● Problem details
In the entries below, find the line with "right wrist: (318, 284)" and the line with "right ear: (338, 231)"; give again those lines and every line between them, exactly.

--*--

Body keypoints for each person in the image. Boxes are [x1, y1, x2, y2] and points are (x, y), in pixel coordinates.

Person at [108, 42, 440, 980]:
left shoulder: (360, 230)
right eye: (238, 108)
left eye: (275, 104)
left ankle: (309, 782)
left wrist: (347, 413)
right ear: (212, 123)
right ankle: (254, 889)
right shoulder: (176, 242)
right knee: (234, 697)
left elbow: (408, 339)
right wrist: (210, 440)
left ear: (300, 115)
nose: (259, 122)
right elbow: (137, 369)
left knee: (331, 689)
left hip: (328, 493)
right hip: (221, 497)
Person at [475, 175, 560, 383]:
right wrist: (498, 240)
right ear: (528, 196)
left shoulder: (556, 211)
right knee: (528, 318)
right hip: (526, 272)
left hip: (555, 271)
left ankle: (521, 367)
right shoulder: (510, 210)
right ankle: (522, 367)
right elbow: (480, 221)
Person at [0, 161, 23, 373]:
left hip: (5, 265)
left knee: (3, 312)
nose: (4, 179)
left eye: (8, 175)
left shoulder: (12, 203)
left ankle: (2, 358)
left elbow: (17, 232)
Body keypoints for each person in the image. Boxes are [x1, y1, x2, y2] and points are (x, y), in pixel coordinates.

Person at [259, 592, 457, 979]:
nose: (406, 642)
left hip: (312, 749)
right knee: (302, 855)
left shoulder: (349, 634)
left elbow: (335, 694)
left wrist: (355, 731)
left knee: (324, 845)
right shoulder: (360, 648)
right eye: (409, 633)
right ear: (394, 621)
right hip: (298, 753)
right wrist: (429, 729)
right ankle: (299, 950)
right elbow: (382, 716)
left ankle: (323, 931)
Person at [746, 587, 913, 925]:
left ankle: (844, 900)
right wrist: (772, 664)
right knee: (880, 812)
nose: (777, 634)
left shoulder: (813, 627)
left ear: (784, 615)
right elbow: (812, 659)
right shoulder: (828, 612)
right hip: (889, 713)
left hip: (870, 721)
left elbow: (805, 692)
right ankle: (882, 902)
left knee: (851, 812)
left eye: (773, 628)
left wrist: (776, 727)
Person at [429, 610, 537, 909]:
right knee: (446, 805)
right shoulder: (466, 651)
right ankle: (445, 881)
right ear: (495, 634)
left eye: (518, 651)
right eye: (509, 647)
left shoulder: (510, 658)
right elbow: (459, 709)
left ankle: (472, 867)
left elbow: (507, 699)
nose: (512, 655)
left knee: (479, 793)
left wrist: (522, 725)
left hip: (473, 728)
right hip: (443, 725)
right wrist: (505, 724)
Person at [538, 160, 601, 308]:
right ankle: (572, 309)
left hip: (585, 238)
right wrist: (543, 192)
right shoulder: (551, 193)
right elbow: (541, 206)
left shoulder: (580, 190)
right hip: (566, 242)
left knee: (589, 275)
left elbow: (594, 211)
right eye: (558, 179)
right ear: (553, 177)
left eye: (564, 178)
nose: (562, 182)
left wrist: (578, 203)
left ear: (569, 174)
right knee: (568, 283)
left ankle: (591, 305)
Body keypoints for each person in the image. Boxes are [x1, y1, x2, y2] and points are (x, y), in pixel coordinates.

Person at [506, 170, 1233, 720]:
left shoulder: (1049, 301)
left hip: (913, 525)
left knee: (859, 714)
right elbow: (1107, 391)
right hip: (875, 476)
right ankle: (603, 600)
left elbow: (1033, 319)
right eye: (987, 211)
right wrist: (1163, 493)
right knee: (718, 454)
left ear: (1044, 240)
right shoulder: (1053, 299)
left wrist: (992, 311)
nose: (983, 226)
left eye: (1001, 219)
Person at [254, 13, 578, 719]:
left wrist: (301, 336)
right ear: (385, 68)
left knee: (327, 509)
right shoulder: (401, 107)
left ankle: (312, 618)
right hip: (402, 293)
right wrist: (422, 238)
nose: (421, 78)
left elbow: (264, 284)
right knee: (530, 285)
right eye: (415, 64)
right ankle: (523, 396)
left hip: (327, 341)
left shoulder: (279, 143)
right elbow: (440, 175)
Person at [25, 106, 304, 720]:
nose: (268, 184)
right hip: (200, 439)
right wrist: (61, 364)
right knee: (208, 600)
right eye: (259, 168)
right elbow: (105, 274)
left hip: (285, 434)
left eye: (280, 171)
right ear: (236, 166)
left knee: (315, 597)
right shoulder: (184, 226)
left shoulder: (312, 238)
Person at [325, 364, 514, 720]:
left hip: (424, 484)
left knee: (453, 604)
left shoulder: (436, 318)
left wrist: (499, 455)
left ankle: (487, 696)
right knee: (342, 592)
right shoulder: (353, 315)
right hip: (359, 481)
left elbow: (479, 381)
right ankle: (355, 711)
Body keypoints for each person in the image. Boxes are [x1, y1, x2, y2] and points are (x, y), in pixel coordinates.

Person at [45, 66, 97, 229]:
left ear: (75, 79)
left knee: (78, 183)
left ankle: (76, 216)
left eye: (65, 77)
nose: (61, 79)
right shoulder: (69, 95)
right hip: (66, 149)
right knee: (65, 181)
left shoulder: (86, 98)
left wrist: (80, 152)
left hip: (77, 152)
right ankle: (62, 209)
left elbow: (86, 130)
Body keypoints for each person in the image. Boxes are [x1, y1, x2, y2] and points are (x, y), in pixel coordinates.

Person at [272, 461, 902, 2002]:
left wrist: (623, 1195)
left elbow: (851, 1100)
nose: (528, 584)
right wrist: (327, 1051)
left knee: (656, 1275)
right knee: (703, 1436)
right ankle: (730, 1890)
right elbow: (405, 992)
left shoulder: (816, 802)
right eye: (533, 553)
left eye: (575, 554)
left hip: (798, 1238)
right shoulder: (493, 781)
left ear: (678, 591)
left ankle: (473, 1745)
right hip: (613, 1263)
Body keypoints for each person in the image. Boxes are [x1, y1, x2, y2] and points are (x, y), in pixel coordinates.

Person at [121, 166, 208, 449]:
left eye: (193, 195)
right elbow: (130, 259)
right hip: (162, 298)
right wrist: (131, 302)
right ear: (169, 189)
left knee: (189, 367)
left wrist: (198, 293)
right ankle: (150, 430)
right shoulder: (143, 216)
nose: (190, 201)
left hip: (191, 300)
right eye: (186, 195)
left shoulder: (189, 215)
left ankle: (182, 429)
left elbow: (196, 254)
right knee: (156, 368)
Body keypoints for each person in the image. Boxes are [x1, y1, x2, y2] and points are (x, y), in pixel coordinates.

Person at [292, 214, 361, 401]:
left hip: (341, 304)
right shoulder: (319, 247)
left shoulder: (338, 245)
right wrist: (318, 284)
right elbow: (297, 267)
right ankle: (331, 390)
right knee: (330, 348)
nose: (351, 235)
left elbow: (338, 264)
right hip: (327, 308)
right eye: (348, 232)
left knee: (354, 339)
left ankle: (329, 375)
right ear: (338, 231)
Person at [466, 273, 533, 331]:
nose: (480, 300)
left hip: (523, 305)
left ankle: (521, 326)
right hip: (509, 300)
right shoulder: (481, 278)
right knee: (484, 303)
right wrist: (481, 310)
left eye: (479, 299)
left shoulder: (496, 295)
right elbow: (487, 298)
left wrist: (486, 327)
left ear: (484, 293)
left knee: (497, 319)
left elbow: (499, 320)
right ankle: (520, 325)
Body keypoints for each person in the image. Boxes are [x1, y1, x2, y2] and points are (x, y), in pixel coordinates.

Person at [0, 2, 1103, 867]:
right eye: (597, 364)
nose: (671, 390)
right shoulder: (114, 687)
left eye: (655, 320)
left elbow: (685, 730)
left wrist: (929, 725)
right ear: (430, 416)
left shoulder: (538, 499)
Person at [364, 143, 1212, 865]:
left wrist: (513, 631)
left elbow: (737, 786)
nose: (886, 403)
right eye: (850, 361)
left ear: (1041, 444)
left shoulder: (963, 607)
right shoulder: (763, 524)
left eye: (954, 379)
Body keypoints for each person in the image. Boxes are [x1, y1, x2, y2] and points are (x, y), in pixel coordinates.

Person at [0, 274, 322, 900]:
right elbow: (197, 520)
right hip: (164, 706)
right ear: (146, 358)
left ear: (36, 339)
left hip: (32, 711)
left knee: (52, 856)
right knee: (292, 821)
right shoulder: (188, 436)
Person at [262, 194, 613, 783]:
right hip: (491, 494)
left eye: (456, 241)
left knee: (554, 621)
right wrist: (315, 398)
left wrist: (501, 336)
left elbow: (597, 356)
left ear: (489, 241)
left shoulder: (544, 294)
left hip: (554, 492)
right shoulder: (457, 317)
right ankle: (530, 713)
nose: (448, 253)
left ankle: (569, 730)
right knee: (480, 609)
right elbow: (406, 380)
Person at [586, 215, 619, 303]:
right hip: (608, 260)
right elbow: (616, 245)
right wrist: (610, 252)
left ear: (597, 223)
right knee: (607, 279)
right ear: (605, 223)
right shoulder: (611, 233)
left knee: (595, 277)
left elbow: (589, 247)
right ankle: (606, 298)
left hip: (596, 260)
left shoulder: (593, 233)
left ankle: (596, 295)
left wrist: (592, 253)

--*--

● Response to this task
right wrist: (318, 284)
right elbow: (297, 267)
right ankle: (331, 390)
right knee: (330, 348)
nose: (351, 235)
left elbow: (338, 264)
right hip: (327, 308)
right eye: (348, 232)
left knee: (354, 339)
left ankle: (329, 375)
right ear: (338, 231)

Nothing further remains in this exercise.